Jad is a research scientist at CCC. He received his PhD in Computer Science in May 2022 from McGill University and the Montreal Institute for Learning Algorithms (Mila). Before that, he received his Masters from McGill University in 2014 and Bachelors from the American University of Beirut in 2011. His PhD research was in the broad area of Natural Language Processing, specifically, at the intersection of computational pragmatics and natural language generation and natural language understanding.

At CCC, Jad is leading the research effort on using Generative AI for community conversation understanding at scale. He’s also working on investigating the abilities of LLMs to communicate to different audiences through storytelling, and on LLM personalization to reflect different personality profiles, in addition to working on joint modeling of text and graph data.

In his PhD, Jad worked on the computational modeling of presuppositions in natural language.

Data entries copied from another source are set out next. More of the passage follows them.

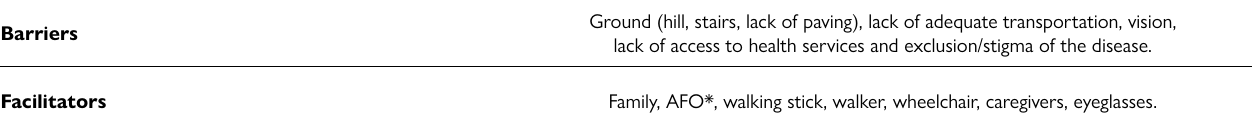
Table 4. Description of Environmental Factors of children and adolescents with MPS. Barriers Facilitators Note: AFO – ankle-foot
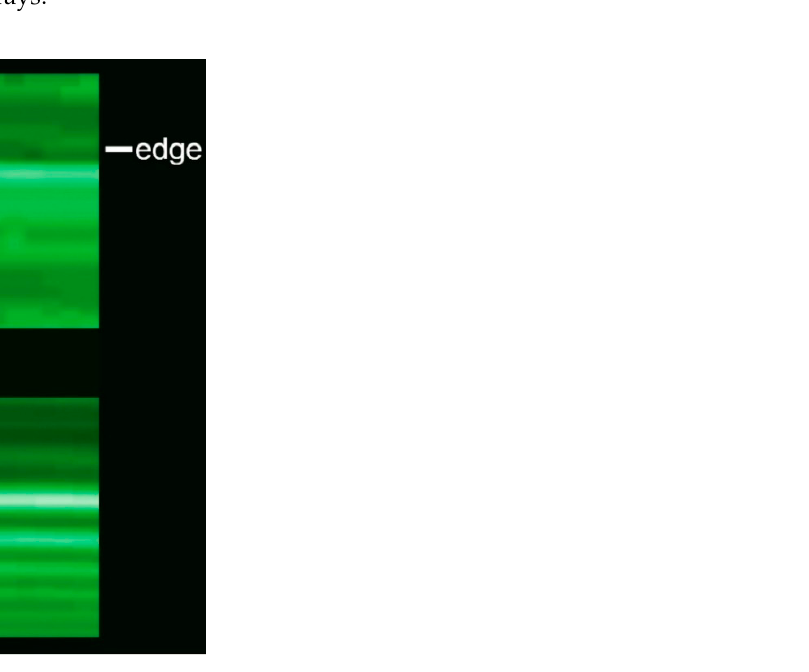
Figure 8. Left: refraction of X-rays passing through a slanted edge between an object and vacuum cause a characteristic pair of bright-fark fringes. A similar phenomenon occurs for a slanted edge separating two different object regions. Top right: analysis of the fringe geometry. Bottom right: enlarged scheme of the edge showing the parameters used ion the analysis.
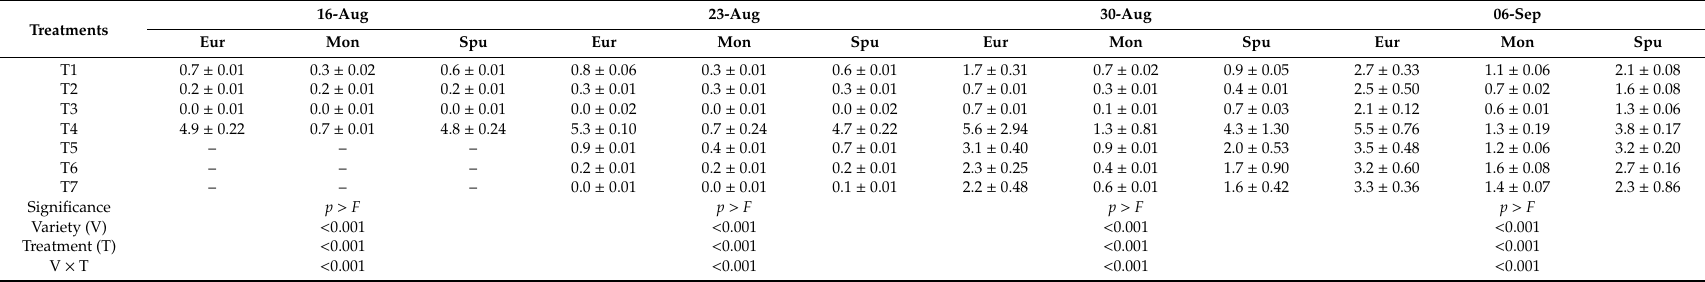
Table 4. Average ( ± standard error) number of sprouts (no.) per tuber with a minimum length of 2 mm of three varieties (Europa, Monalisa, Spunta) subjected to seven dormancy-breaking treatments applied during pre-planting storage condition (Experiment 1).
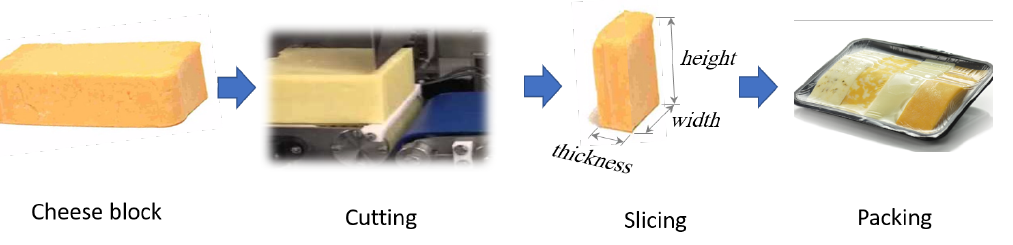
Figure 2. Cheese process.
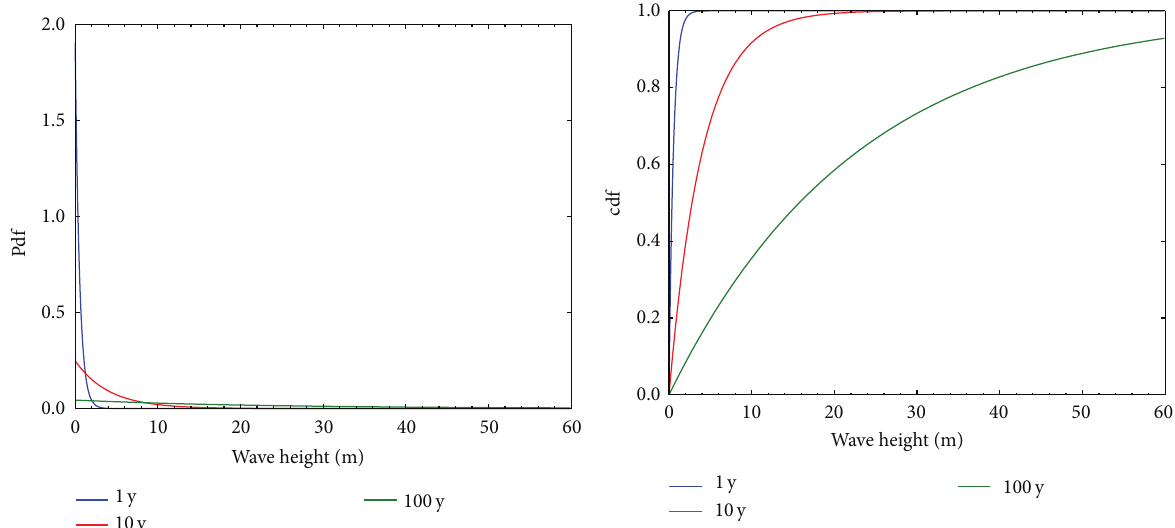
Figure 15: pdf and cdf of wave height ℎ for three different values of return periods (1, 10, and 100 years).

Presuppositions are shared assumptions and facts that are not explicitly stated in the context (either in texts or conversations) and are taken for granted. For example, if we say in a conversation “Roger Federer won the match”, we presuppose he played a match (which we won) but that fact is not explicitly stated. In his PhD, Jad presented various neural models for learning presupposition effects in language (e.g., definite descriptions, adverbial presuppositions) and showed how we can use such models to improve the quality of extractive summaries. He also investigated large transformer-based models (e.g., BERT, RoBERTa) in the context of NLI to understand how well they perform on hard cases of presupposition as well as presenting learning frameworks to help improve their performance on such hard cases. His work was recognized with the ACL 2018 Best Paper Award and COLING 2022 Best Short Paper Award.

When not at CCC, you can probably find him at the MIT Zesiger Center lifting weights! :man-lifting-weights: Jad is also a big fan of The Office and thinks it is the best show ever (yes, better than Friends!).